Ive wondered are there any courier companies who specialise in moving fragile goods. Surely people move art and delicate sculptures and there are companies servicing this market. I must research it. Even if they could deliver to Holyhead and meet me at the ferry port I could go over and back the same day.


----------



## slas111 (Mar 25, 2014)

just a update guys after the posts

I also hate it when the auction closes with bids on items

but to be fair to this guy and my self I don't think we did a great deal wrong here

and certainly not my intention to buy the machine from under any one as I was willing to spend more for a dual boiler and wasn't all that fussed about a HX

the few bids he had on eBay was when it was a dual boiler !!

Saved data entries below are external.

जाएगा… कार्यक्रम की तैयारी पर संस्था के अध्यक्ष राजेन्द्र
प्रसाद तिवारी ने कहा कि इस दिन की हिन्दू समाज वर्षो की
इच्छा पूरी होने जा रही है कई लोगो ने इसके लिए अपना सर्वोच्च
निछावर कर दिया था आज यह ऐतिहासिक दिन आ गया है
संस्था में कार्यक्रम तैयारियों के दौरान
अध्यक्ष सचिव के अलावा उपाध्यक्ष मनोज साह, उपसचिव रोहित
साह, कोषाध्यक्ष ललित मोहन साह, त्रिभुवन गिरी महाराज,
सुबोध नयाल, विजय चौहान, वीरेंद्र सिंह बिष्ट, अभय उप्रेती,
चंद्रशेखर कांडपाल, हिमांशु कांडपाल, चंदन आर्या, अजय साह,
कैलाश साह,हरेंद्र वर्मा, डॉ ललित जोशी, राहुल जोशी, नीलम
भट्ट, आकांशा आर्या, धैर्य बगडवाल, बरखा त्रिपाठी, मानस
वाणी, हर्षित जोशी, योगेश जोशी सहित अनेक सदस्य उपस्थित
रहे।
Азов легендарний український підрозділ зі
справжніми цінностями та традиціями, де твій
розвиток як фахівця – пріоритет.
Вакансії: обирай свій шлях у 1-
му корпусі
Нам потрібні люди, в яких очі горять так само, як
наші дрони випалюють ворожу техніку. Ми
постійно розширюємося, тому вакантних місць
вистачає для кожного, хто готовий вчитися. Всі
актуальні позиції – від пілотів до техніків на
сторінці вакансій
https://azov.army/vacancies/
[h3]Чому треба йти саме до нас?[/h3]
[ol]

he changed the listing to HX only after I I told him of the mistake he made in his listing

he told me he would close the listing and thanked me for pointing this out and that he was going to amend and re list the auction as a hx

I replied to ask him if he would consider a best offer when he re listed the item which he said he will

and what price he had in mind which he said he would take £375 as I'm local and if I picked up today

the new listing there was no bids !!

If I made the full £375 offer he wanted the outcome would have been the same only eBay profited more

the only difference was eBay made profit on £175 and not £375

but instead i made the best offer £175 instead and £200 cash

only problem with the machine it rattles when pumps running it's driving me crazy and the green light won't switch on

other than that its great and looks mint inside


----------



## DavecUK (Aug 6, 2013)

Possibly you have an early model without proper pump mounts, Izzo bolted some direct to the frame,


----------



## tonerei (Aug 3, 2017)

I have traveled to the UK to buy speakers and cars! On the speakers always went by ferry to collect. Having said that I ended up buying a Bezzera Unica here last year and had that posted. It survived fine. Ditto with a Mazzer Major from Slovenia. The Unica is a single boiler machine hence maybe less to get messed up. Funny it will be for sale soon as I get my Vesuvius. Have seen Rockets and an Alex Duetto come up on adverts. The Duetto I reckon had to be an early model the guy sold it for €500. The Rocket R58 was listed around the €1500 mark. There is a Linea Mini for sale on adverts also but the guy is looking for 3.5K


----------